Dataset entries
━━━━━━━━━━━━━━━━━━━━━━━━━━━━━━

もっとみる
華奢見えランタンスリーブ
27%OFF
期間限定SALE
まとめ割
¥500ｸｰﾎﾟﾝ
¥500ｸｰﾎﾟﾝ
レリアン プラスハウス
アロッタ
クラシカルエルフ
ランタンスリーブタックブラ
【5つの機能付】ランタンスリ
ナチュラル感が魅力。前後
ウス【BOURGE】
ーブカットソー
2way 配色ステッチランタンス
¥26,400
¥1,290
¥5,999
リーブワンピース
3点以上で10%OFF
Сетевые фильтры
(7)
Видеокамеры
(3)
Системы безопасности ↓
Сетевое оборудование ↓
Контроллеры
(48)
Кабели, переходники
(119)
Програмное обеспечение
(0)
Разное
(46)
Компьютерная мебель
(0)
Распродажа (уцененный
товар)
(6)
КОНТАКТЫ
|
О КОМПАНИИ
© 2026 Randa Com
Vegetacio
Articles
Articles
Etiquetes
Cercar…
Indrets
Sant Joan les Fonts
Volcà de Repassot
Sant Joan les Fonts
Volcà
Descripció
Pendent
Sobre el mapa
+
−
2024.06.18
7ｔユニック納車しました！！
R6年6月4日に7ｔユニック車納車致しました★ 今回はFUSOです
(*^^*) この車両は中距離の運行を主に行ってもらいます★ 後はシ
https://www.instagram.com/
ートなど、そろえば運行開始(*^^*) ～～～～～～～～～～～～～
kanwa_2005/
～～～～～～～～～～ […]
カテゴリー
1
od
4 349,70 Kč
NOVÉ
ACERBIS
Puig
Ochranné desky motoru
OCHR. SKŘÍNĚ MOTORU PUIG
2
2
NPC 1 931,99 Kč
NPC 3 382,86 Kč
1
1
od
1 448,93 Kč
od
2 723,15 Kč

━━━━━━━━━━━━━━━━━━━━━━━━━━━━━━

**Directive**
Every entry is to be repeated exactly as it stands.

**Solution to this problem**
もっとみる
華奢見えランタンスリーブ
27%OFF
期間限定SALE
まとめ割
¥500ｸｰﾎﾟﾝ
¥500ｸｰﾎﾟﾝ
レリアン プラスハウス
アロッタ
クラシカルエルフ
ランタンスリーブタックブラ
【5つの機能付】ランタンスリ
ナチュラル感が魅力。前後
ウス【BOURGE】
ーブカットソー
2way 配色ステッチランタンス
¥26,400
¥1,290
¥5,999
リーブワンピース
3点以上で10%OFF
Сетевые фильтры
(7)
Видеокамеры
(3)
Системы безопасности ↓
Сетевое оборудование ↓
Контроллеры
(48)
Кабели, переходники
(119)
Програмное обеспечение
(0)
Разное
(46)
Компьютерная мебель
(0)
Распродажа (уцененный
товар)
(6)
КОНТАКТЫ
|
О КОМПАНИИ
© 2026 Randa Com
Vegetacio
Articles
Articles
Etiquetes
Cercar…
Indrets
Sant Joan les Fonts
Volcà de Repassot
Sant Joan les Fonts
Volcà
Descripció
Pendent
Sobre el mapa
+
−
2024.06.18
7ｔユニック納車しました！！
R6年6月4日に7ｔユニック車納車致しました★ 今回はFUSOです
(*^^*) この車両は中距離の運行を主に行ってもらいます★ 後はシ
https://www.instagram.com/
ートなど、そろえば運行開始(*^^*) ～～～～～～～～～～～～～
kanwa_2005/
～～～～～～～～～～ […]
カテゴリー
1
od
4 349,70 Kč
NOVÉ
ACERBIS
Puig
Ochranné desky motoru
OCHR. SKŘÍNĚ MOTORU PUIG
2
2
NPC 1 931,99 Kč
NPC 3 382,86 Kč
1
1
od
1 448,93 Kč
od
2 723,15 Kč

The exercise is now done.